» **What is required**: Can you rewrite the records below with every "common name" swapped for "vernacular name" and everything else left unchanged?

— BEGIN Entries —

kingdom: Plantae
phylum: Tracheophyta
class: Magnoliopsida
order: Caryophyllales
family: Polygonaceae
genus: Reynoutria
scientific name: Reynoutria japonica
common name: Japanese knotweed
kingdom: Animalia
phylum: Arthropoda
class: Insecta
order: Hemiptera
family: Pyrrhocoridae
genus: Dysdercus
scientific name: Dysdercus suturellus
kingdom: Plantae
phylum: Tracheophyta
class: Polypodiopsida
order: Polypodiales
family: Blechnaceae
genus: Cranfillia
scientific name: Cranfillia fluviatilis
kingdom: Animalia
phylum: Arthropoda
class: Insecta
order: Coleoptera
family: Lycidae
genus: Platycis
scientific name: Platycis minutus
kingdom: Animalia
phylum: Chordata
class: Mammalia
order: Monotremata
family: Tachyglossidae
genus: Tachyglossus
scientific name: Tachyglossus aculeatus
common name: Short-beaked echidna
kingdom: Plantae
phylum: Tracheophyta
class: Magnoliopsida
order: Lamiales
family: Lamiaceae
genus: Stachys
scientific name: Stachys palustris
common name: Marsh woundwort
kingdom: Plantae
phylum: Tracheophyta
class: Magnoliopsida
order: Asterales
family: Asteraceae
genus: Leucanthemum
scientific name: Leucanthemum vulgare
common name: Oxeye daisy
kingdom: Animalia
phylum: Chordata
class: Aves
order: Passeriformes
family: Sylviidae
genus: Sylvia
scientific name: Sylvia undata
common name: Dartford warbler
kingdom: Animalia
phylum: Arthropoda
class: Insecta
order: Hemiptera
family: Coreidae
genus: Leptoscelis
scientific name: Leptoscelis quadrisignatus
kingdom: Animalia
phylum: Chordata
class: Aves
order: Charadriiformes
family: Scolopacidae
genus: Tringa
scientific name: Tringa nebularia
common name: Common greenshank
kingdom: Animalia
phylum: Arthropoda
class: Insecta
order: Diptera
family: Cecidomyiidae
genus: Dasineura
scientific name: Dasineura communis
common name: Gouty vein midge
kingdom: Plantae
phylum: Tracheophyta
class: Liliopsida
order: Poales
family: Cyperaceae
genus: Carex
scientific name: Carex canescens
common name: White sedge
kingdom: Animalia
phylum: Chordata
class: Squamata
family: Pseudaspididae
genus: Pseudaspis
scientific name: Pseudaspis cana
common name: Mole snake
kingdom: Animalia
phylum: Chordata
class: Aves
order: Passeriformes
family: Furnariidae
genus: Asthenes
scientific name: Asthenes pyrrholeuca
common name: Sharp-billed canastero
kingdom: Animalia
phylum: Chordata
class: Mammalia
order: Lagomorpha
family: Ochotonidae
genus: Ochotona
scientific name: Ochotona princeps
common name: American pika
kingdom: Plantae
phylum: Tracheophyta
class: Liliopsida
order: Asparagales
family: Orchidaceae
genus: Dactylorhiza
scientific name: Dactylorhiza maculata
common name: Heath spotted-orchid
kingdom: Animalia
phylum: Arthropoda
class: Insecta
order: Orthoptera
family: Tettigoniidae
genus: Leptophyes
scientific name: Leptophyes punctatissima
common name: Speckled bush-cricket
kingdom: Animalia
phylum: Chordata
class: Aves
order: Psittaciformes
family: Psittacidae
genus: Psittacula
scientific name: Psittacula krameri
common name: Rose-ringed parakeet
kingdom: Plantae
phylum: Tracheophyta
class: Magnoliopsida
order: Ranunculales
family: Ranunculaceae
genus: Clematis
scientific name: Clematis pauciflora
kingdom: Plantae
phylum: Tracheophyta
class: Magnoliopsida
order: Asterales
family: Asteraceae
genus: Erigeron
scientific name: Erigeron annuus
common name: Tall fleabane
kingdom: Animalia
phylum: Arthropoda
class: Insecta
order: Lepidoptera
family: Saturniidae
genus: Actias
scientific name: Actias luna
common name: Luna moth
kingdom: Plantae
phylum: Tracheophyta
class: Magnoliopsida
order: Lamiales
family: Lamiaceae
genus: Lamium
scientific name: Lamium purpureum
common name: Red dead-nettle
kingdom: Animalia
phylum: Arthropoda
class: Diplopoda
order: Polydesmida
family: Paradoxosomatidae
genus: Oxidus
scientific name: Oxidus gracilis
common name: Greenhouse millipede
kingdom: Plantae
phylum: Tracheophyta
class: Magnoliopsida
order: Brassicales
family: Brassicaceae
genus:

— END Entries —

» **Problem solution**:
kingdom: Plantae
phylum: Tracheophyta
class: Magnoliopsida
order: Caryophyllales
family: Polygonaceae
genus: Reynoutria
scientific name: Reynoutria japonica
vernacular name: Japanese knotweed
kingdom: Animalia
phylum: Arthropoda
class: Insecta
order: Hemiptera
family: Pyrrhocoridae
genus: Dysdercus
scientific name: Dysdercus suturellus
kingdom: Plantae
phylum: Tracheophyta
class: Polypodiopsida
order: Polypodiales
family: Blechnaceae
genus: Cranfillia
scientific name: Cranfillia fluviatilis
kingdom: Animalia
phylum: Arthropoda
class: Insecta
order: Coleoptera
family: Lycidae
genus: Platycis
scientific name: Platycis minutus
kingdom: Animalia
phylum: Chordata
class: Mammalia
order: Monotremata
family: Tachyglossidae
genus: Tachyglossus
scientific name: Tachyglossus aculeatus
vernacular name: Short-beaked echidna
kingdom: Plantae
phylum: Tracheophyta
class: Magnoliopsida
order: Lamiales
family: Lamiaceae
genus: Stachys
scientific name: Stachys palustris
vernacular name: Marsh woundwort
kingdom: Plantae
phylum: Tracheophyta
class: Magnoliopsida
order: Asterales
family: Asteraceae
genus: Leucanthemum
scientific name: Leucanthemum vulgare
vernacular name: Oxeye daisy
kingdom: Animalia
phylum: Chordata
class: Aves
order: Passeriformes
family: Sylviidae
genus: Sylvia
scientific name: Sylvia undata
vernacular name: Dartford warbler
kingdom: Animalia
phylum: Arthropoda
class: Insecta
order: Hemiptera
family: Coreidae
genus: Leptoscelis
scientific name: Leptoscelis quadrisignatus
kingdom: Animalia
phylum: Chordata
class: Aves
order: Charadriiformes
family: Scolopacidae
genus: Tringa
scientific name: Tringa nebularia
vernacular name: Common greenshank
kingdom: Animalia
phylum: Arthropoda
class: Insecta
order: Diptera
family: Cecidomyiidae
genus: Dasineura
scientific name: Dasineura communis
vernacular name: Gouty vein midge
kingdom: Plantae
phylum: Tracheophyta
class: Liliopsida
order: Poales
family: Cyperaceae
genus: Carex
scientific name: Carex canescens
vernacular name: White sedge
kingdom: Animalia
phylum: Chordata
class: Squamata
family: Pseudaspididae
genus: Pseudaspis
scientific name: Pseudaspis cana
vernacular name: Mole snake
kingdom: Animalia
phylum: Chordata
class: Aves
order: Passeriformes
family: Furnariidae
genus: Asthenes
scientific name: Asthenes pyrrholeuca
vernacular name: Sharp-billed canastero
kingdom: Animalia
phylum: Chordata
class: Mammalia
order: Lagomorpha
family: Ochotonidae
genus: Ochotona
scientific name: Ochotona princeps
vernacular name: American pika
kingdom: Plantae
phylum: Tracheophyta
class: Liliopsida
order: Asparagales
family: Orchidaceae
genus: Dactylorhiza
scientific name: Dactylorhiza maculata
vernacular name: Heath spotted-orchid
kingdom: Animalia
phylum: Arthropoda
class: Insecta
order: Orthoptera
family: Tettigoniidae
genus: Leptophyes
scientific name: Leptophyes punctatissima
vernacular name: Speckled bush-cricket
kingdom: Animalia
phylum: Chordata
class: Aves
order: Psittaciformes
family: Psittacidae
genus: Psittacula
scientific name: Psittacula krameri
vernacular name: Rose-ringed parakeet
kingdom: Plantae
phylum: Tracheophyta
class: Magnoliopsida
order: Ranunculales
family: Ranunculaceae
genus: Clematis
scientific name: Clematis pauciflora
kingdom: Plantae
phylum: Tracheophyta
class: Magnoliopsida
order: Asterales
family: Asteraceae
genus: Erigeron
scientific name: Erigeron annuus
vernacular name: Tall fleabane
kingdom: Animalia
phylum: Arthropoda
class: Insecta
order: Lepidoptera
family: Saturniidae
genus: Actias
scientific name: Actias luna
vernacular name: Luna moth
kingdom: Plantae
phylum: Tracheophyta
class: Magnoliopsida
order: Lamiales
family: Lamiaceae
genus: Lamium
scientific name: Lamium purpureum
vernacular name: Red dead-nettle
kingdom: Animalia
phylum: Arthropoda
class: Diplopoda
order: Polydesmida
family: Paradoxosomatidae
genus: Oxidus
scientific name: Oxidus gracilis
vernacular name: Greenhouse millipede
kingdom: Plantae
phylum: Tracheophyta
class: Magnoliopsida
order: Brassicales
family: Brassicaceae
genus:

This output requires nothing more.